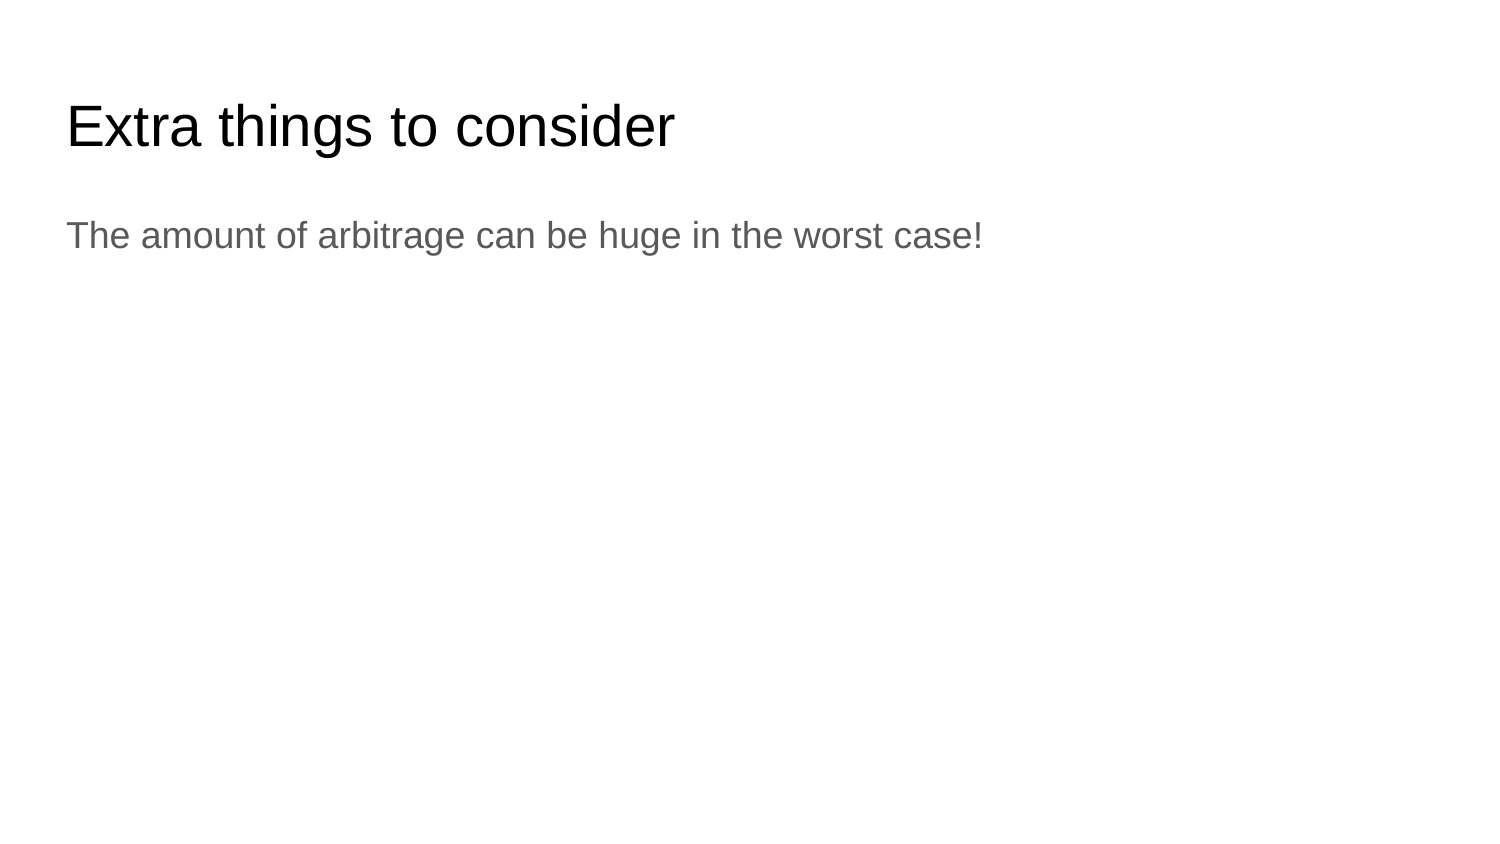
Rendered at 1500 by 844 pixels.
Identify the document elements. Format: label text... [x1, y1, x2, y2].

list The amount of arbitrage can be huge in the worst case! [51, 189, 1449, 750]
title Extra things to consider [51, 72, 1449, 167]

--

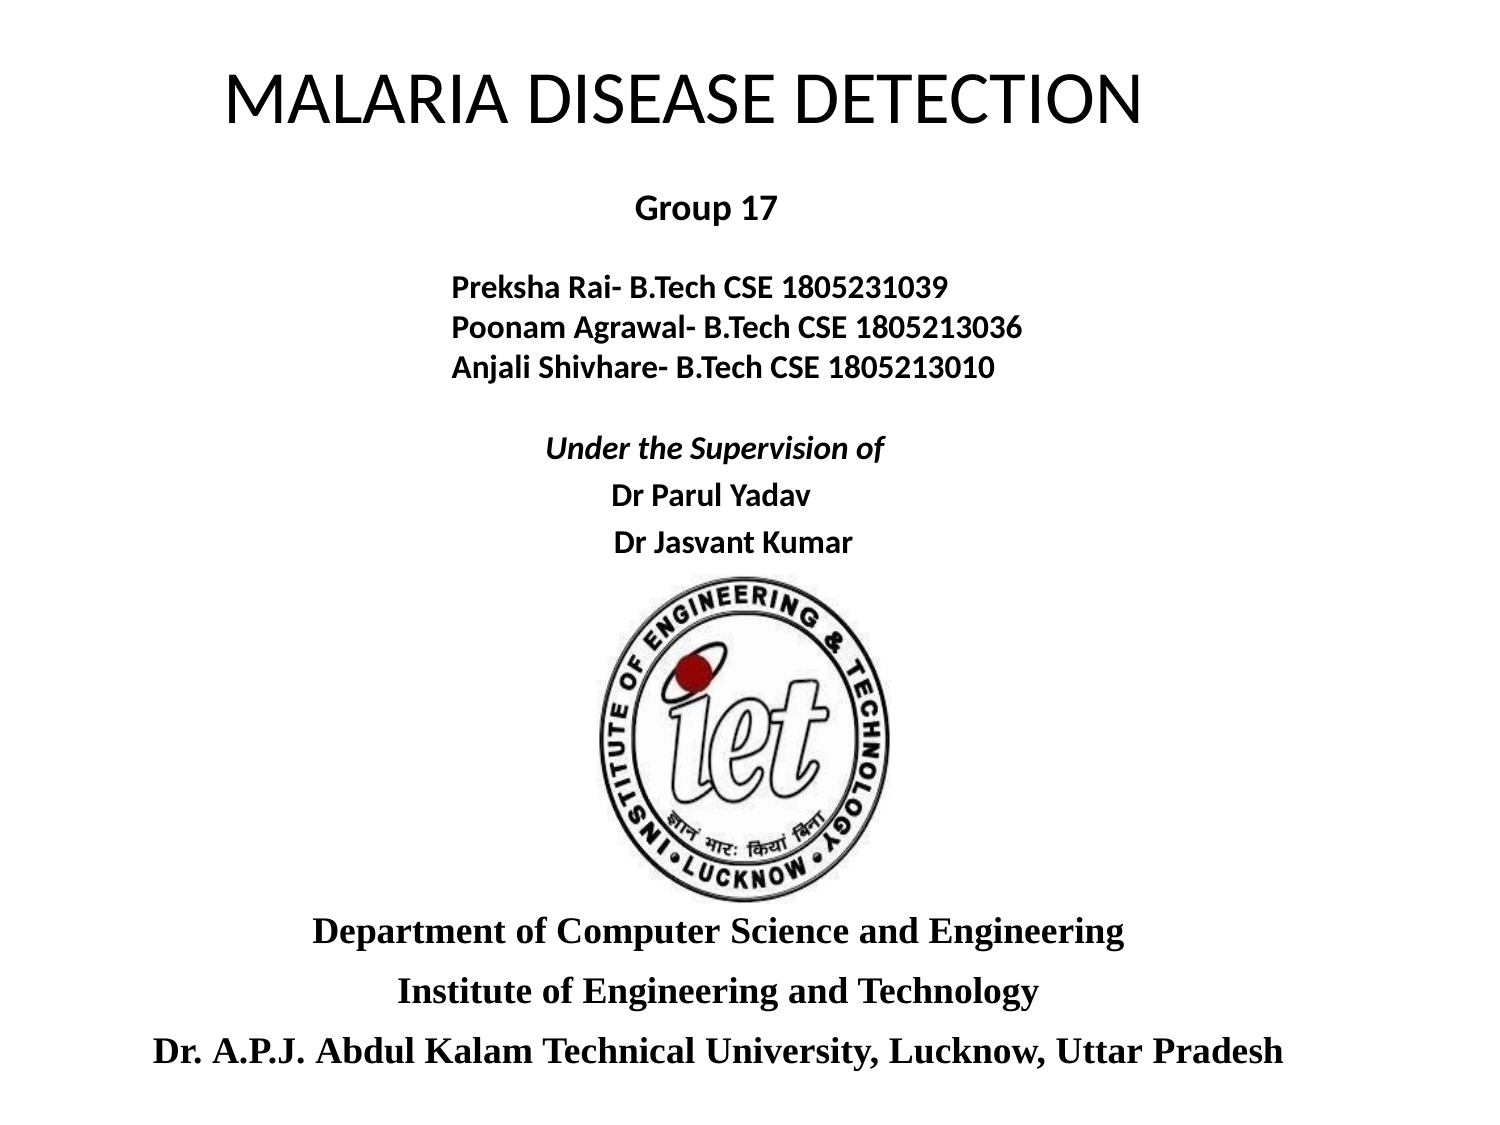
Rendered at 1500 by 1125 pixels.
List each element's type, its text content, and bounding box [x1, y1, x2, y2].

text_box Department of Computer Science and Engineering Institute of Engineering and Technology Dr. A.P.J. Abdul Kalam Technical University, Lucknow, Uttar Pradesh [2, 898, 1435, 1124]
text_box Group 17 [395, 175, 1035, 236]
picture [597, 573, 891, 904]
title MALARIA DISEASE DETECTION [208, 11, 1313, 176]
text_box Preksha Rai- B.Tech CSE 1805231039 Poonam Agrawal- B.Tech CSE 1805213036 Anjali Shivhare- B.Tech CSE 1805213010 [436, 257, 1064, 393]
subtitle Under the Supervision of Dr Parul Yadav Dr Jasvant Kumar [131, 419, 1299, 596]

» **Task**: Within the listing above, filter for lines holding the string "Rendered" and copy each one.

» **Solution for this exercise**:
Rendered at 1500 by 844 pixels.
Rendered at 1500 by 1125 pixels.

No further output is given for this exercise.